In ways how unusual can a man love a woman? How selfish and cruel can intense love turn when spurned? As much as one finds in here.
What does vengeance do to the person in his teens harboring it? And what drives a mother to act in ways so bewildering in circumstances never faced before in human history?
WHAT CAN’T BE LEFT UNSAID
While writing nine novels in a row during the eighties and early nineties of the last century, I knew I was chronicling the impact of abrupt changes in all aspects of life around me caused by the flood of science and technology after World War II. These nine novels were in fact constituted by three clusters, each of which was in turn formed by three individual titles – all thematically connected. The third and last cluster tells the story of Arjun the revolutionary, his relatives and friends. Birds That Fly Ahead is the first of the three; Heart-Rending Times is the second, and Now for a Tearful Smile the last of what has since been called the ‘Arjun Trilogy’. All three, complete in themselves as independent narrations as well, have run into very many reprints and earned critical acclaim.
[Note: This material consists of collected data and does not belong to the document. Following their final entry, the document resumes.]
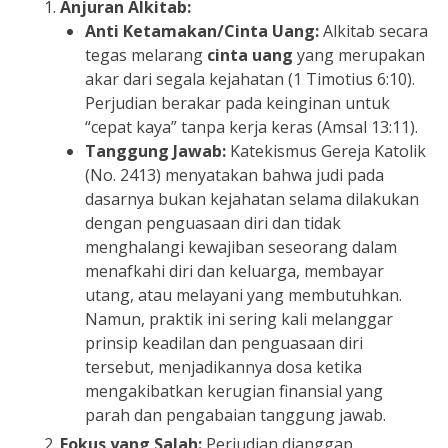
Anjuran Alkitab:
Anti Ketamakan/Cinta Uang:
Alkitab secara
tegas melarang
cinta uang
yang merupakan
akar dari segala kejahatan (1 Timotius 6:10).
Perjudian berakar pada keinginan untuk
“cepat kaya” tanpa kerja keras (Amsal 13:11).
Tanggung Jawab:
Katekismus Gereja Katolik
(No. 2413) menyatakan bahwa judi pada
dasarnya bukan kejahatan selama dilakukan
dengan penguasaan diri dan tidak
menghalangi kewajiban seseorang dalam
menafkahi diri dan keluarga, membayar
utang, atau melayani yang membutuhkan.
Namun, praktik ini sering kali melanggar
prinsip keadilan dan penguasaan diri
tersebut, menjadikannya dosa ketika
mengakibatkan kerugian finansial yang
parah dan pengabaian tanggung jawab.
Fokus yang Salah:
Perjudian dianggap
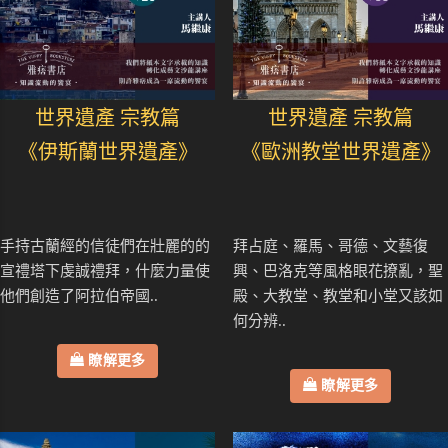
世界遺產 宗教篇
世界遺產 宗教篇
《伊斯蘭世界遺產》
《歐洲教堂世界遺產》
手持古蘭經的信徒們在壯麗的的
拜占庭、羅馬、哥德、文藝復
宣禮塔下虔誠禮拜，什麼力量使
興、巴洛克等風格眼花撩亂，聖
他們創造了阿拉伯帝國..
殿、大教堂、教堂和小堂又該如
何分辨..
瞭解更多
瞭解更多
The publication of the translation of this title makes the complete trilogy universally accessible.
While putting it up on the global counter, I have examined each of its components over and again. They have only become more relevant with the passage of time. We are falling more and more behind the prophets and the visionaries – the birds that fly ahead. As a result, we have more heart-rending experiences per life. A lasting smile is long overdue, most welcome even if it turns out to be tearful!